In the wake of collapsed world crude oil prices, the United States shed more than 3,000 oil and natural gas extraction jobs in April, and the unemployment rate in the sector has surged to 8.7%, according to data from the U.S. Department of Labor's Bureau of Labor Statistics (BLS).
On Friday, BLS reported that an additional 10,200 jobs that support mining activities were also lost in April. Those jobs include a North American Industry Classification System (NAICS) subsector for oil and gas jobs -- specifically, NAICS 211, which includes, among other things, exploration and production, drilling and completing wells, hydraulic fracturing (fracking), field gathering lines and the recovery of natural gas liquids.
According to BLS, there were 194,400 seasonally adjusted oil and gas extraction jobs in the United States in April, a loss of 3,300 jobs and a 1.7% decline from March, when there were 197,700 jobs in the sector.
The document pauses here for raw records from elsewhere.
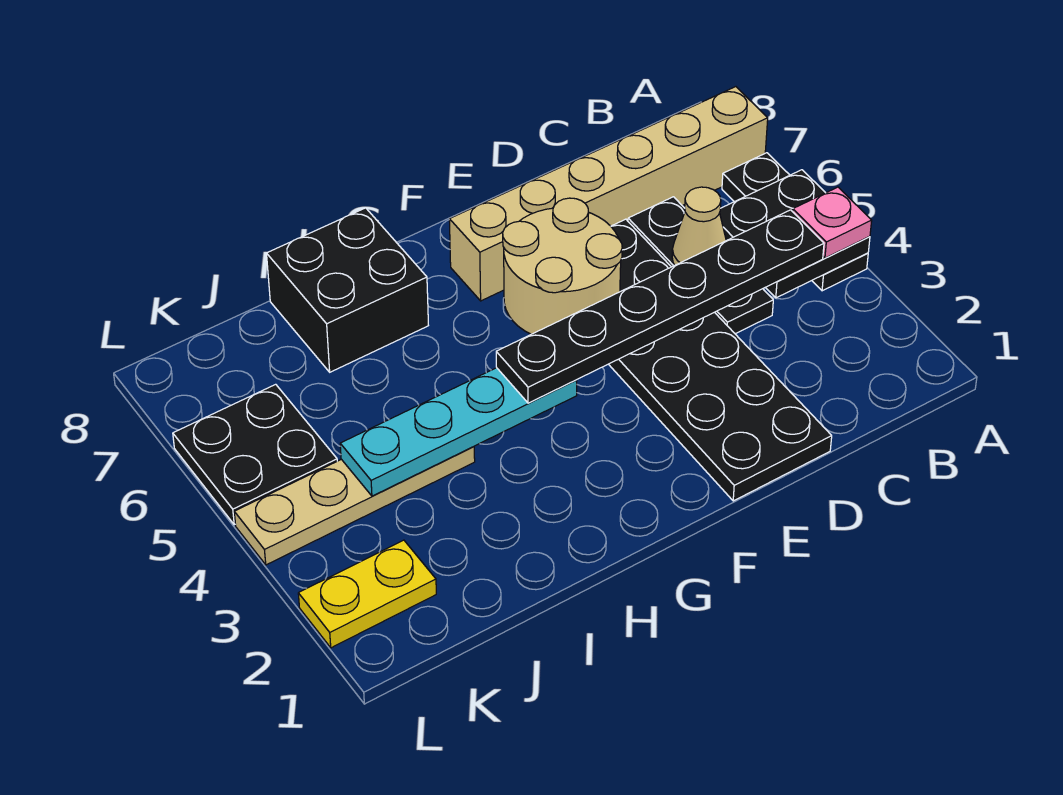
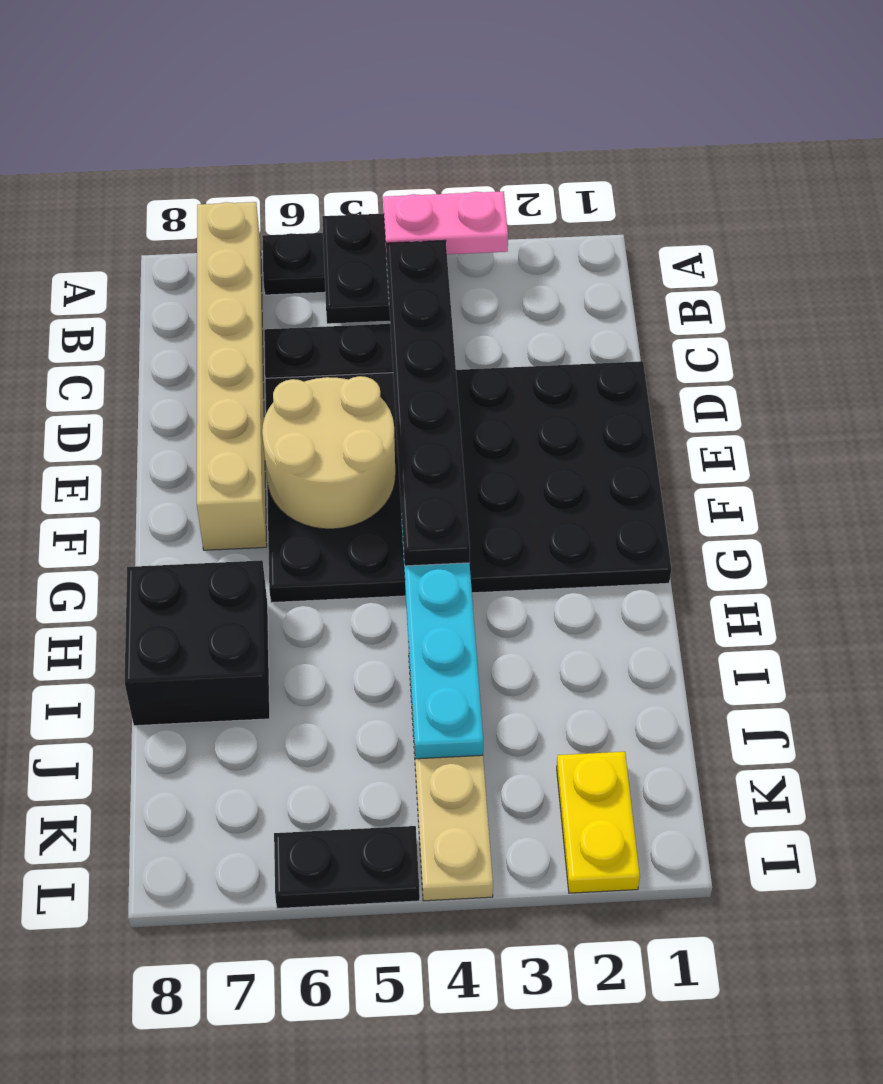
pink 1x1 plate [793,187,872,258] -> pink 1x2 plate [383,191,508,254]
tan 1x1 cone [672,187,726,265] -> none
black 2x6 plate [609,219,832,501] -> black 4x6 plate [265,361,671,603]
black 2x2 plate [173,384,337,525] -> black 1x2 plate [274,826,420,908]

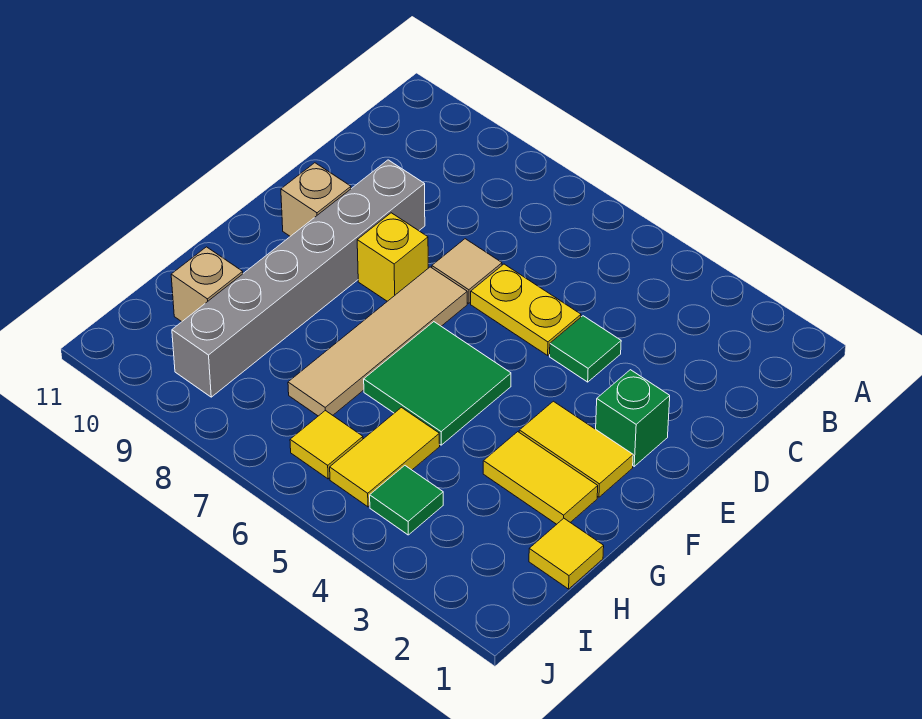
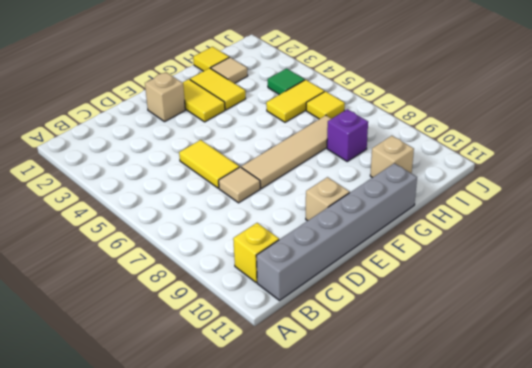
green 1x1 tile [550,316,621,382] -> none
yellow 1x2 plate [471,264,581,355] -> yellow 1x2 tile [179,140,239,188]
grey 1x6 brick [172,160,425,397] -> grey 1x6 brick moved to [256,163,417,300]
green 1x1 brick [596,370,670,466] -> tan 1x1 brick [145,72,185,122]
yellow 1x1 brick [357,213,428,301] -> yellow 1x1 brick moved to [233,223,279,282]
green 2x2 tile [364,322,511,445] -> none
none -> tan 1x1 tile [211,57,248,83]
none -> purple 1x1 brick [327,109,368,161]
The latest total was just slightly below (0.1%) April 2014, when there were 194,600 jobs.
But there were steeper losses among jobs that support mining activities. BLS reported that the number of jobs in that sector declined 2.4%, from 424,300 in March to 414,100 in April.
BLS also reported Friday that the not seasonally adjusted unemployment rate for mining, quarrying, and oil and gas extraction had climbed to 8.7% in April, compared to 3.8% in April 2014. The bureau said there were 83,000 unemployed workers from that sector in April, compared to 39,000 the preceding April.
The not seasonally adjusted unemployment rate for mining, quarrying, and oil and gas extraction was the highest for non-agricultural private wage and salary workers. The rate was second-highest among all industries and class of worker; agriculture and related private wage and salary workers had the highest unemployment rate, 12.2%.
Nationally, BLS said the unemployment rate for April remained unchanged at 5.4%. The number of unemployed persons was also essentially unchanged, at 8.5 million.